Replace "Rendered" with "Displayed" in the data, from its first line through the line that contains "Identify the document elements. Format: label [x1, y1, x2, y2].", and leave everything else unchanged. Give back only those lines.

-- start of Listing --

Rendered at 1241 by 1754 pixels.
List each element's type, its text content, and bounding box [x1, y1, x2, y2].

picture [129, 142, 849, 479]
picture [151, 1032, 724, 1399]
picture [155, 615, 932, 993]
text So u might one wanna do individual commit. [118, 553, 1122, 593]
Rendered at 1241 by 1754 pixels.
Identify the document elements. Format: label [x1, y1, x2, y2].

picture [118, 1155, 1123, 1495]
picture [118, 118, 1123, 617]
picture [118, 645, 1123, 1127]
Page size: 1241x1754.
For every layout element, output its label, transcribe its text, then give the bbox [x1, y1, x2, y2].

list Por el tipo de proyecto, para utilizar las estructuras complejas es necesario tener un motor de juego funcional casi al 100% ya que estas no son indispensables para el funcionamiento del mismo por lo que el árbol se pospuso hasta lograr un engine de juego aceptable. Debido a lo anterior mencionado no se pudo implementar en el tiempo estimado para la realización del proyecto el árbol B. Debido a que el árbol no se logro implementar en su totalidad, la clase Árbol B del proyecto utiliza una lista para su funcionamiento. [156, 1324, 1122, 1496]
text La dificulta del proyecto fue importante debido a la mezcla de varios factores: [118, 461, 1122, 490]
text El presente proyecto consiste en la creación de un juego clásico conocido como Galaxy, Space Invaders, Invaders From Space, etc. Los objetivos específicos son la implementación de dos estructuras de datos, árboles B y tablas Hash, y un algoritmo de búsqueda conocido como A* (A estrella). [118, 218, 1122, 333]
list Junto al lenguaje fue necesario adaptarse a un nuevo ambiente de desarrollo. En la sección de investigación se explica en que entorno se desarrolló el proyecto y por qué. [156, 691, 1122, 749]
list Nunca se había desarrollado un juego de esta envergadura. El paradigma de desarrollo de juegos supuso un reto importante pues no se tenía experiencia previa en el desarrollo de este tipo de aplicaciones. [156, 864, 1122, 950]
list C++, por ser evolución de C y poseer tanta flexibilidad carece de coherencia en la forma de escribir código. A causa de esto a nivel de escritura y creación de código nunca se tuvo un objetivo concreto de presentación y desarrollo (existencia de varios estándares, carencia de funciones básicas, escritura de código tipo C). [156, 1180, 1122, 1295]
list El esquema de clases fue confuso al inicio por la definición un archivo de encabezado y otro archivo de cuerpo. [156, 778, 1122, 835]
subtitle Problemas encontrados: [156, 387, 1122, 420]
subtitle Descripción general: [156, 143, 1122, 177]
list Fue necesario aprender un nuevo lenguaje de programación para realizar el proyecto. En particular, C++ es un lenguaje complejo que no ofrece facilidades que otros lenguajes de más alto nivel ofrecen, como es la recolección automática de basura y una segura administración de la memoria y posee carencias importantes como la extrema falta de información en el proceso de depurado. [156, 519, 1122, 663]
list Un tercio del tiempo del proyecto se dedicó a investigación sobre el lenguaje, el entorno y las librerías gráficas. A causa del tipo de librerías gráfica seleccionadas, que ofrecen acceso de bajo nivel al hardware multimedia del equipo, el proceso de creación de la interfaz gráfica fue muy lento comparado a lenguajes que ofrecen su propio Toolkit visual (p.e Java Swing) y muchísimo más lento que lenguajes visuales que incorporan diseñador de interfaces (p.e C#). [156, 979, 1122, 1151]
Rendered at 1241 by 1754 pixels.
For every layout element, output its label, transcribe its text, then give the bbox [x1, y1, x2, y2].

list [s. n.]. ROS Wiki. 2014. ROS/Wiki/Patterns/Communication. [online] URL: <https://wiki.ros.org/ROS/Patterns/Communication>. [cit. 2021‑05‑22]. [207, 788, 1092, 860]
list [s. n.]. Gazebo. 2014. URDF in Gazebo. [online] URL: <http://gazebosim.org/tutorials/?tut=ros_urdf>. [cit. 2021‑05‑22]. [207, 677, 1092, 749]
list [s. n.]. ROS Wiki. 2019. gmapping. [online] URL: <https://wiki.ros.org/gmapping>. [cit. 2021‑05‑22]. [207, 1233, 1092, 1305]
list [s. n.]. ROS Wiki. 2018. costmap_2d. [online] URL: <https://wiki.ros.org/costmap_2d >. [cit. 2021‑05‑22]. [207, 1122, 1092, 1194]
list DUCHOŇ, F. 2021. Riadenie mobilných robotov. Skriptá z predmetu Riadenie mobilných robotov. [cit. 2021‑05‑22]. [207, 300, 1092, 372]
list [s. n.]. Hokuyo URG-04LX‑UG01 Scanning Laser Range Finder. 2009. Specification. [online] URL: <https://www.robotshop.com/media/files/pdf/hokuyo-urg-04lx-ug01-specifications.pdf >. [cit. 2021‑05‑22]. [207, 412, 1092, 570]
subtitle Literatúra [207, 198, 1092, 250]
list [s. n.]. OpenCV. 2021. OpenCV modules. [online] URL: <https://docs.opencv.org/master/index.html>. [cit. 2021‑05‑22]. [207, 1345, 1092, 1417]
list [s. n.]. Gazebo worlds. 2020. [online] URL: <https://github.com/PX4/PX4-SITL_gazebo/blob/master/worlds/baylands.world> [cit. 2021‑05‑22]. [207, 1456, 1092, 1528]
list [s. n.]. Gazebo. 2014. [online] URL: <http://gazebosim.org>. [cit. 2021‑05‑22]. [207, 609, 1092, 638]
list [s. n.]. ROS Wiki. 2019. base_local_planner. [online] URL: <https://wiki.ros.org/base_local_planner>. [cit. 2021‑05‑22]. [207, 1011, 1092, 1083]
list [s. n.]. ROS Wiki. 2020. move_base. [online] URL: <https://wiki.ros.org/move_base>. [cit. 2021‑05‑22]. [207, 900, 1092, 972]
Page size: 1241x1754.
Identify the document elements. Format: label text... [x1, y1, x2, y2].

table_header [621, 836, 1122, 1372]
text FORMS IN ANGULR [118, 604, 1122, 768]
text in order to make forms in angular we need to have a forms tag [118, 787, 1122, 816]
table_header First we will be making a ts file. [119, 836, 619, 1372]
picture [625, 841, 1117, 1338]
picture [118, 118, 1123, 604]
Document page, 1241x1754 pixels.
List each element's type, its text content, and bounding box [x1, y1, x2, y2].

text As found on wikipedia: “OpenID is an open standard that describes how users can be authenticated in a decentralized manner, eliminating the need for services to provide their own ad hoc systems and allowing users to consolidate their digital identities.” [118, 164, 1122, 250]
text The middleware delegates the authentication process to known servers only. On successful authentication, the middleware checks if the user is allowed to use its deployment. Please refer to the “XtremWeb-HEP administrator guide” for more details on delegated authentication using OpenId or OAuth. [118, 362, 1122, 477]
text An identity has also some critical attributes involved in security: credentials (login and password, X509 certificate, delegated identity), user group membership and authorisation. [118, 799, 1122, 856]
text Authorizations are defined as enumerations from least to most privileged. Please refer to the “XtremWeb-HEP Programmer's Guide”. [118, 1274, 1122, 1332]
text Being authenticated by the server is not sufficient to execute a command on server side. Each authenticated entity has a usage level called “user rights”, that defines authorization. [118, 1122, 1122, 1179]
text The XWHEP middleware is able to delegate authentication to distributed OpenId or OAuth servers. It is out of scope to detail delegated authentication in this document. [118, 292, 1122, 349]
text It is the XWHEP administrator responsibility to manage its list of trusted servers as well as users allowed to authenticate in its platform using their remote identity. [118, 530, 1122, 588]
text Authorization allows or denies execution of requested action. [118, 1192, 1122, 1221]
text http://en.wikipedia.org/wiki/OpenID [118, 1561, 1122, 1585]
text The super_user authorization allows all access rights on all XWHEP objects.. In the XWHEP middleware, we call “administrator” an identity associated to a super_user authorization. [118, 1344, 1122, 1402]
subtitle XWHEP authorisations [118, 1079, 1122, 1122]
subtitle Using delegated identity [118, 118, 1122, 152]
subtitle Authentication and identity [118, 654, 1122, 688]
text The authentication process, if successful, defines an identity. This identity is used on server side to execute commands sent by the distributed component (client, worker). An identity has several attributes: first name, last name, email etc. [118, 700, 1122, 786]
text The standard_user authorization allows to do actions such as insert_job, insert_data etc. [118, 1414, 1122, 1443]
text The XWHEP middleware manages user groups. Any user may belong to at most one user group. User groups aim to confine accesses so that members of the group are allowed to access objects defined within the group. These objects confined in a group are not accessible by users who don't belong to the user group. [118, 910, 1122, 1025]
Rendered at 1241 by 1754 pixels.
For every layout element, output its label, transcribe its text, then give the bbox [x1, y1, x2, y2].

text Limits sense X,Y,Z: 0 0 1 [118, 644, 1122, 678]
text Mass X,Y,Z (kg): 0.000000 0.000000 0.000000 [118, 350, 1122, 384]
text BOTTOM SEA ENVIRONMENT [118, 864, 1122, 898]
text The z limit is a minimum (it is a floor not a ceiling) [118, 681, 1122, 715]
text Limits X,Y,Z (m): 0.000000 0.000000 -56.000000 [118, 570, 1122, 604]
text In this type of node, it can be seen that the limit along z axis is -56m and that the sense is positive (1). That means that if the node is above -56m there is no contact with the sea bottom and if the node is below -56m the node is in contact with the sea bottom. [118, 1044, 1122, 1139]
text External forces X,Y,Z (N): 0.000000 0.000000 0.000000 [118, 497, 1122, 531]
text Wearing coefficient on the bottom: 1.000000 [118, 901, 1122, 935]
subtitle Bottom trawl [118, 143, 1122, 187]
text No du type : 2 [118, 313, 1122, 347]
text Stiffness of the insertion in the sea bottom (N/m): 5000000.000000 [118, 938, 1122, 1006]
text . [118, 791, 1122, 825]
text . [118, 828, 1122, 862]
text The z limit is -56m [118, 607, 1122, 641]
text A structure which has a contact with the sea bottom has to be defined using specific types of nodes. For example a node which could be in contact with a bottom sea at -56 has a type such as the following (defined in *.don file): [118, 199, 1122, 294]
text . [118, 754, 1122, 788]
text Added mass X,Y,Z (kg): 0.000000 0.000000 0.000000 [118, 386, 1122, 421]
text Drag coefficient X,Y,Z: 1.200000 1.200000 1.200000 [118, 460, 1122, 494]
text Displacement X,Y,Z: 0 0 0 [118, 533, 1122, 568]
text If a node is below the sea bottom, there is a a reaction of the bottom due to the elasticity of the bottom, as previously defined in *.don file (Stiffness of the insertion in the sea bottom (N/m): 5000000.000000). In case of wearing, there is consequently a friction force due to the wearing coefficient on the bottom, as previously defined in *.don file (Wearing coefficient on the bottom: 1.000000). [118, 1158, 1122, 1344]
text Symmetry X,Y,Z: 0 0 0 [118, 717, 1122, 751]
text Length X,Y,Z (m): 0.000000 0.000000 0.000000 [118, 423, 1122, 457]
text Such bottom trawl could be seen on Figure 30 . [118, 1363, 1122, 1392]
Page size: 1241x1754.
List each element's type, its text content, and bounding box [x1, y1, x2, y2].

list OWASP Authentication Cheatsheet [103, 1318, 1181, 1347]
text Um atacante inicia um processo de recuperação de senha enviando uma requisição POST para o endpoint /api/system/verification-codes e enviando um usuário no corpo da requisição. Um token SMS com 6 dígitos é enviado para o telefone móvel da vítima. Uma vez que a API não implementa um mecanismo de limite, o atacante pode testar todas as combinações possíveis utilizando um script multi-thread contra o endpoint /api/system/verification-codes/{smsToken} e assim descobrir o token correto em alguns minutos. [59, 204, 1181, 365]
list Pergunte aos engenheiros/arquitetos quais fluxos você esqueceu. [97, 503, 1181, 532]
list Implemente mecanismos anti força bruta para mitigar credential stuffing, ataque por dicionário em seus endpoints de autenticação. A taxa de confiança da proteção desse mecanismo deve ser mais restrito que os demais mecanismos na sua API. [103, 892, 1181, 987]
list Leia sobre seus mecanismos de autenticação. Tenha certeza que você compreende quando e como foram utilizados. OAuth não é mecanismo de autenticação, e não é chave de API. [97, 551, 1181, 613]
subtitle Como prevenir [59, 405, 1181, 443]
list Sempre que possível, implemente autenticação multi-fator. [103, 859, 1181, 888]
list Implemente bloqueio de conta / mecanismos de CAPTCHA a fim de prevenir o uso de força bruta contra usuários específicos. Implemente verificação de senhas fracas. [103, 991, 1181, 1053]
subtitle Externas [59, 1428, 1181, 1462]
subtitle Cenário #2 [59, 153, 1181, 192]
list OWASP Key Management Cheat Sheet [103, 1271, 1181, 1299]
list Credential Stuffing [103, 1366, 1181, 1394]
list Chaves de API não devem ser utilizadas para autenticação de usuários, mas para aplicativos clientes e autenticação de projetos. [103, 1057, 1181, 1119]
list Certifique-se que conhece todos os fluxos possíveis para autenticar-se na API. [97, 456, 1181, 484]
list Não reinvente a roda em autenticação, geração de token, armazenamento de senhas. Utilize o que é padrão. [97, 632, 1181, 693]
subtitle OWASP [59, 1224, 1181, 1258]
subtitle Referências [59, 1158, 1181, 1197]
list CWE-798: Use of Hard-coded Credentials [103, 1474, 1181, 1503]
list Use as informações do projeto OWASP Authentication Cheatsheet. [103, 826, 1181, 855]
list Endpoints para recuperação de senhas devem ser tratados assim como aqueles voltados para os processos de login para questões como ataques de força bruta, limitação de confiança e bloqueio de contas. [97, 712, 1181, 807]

-- end of Listing --

Final answer
Displayed at 1241 by 1754 pixels.
List each element's type, its text content, and bounding box [x1, y1, x2, y2].

picture [129, 142, 849, 479]
picture [151, 1032, 724, 1399]
picture [155, 615, 932, 993]
text So u might one wanna do individual commit. [118, 553, 1122, 593]
Displayed at 1241 by 1754 pixels.
Identify the document elements. Format: label [x1, y1, x2, y2].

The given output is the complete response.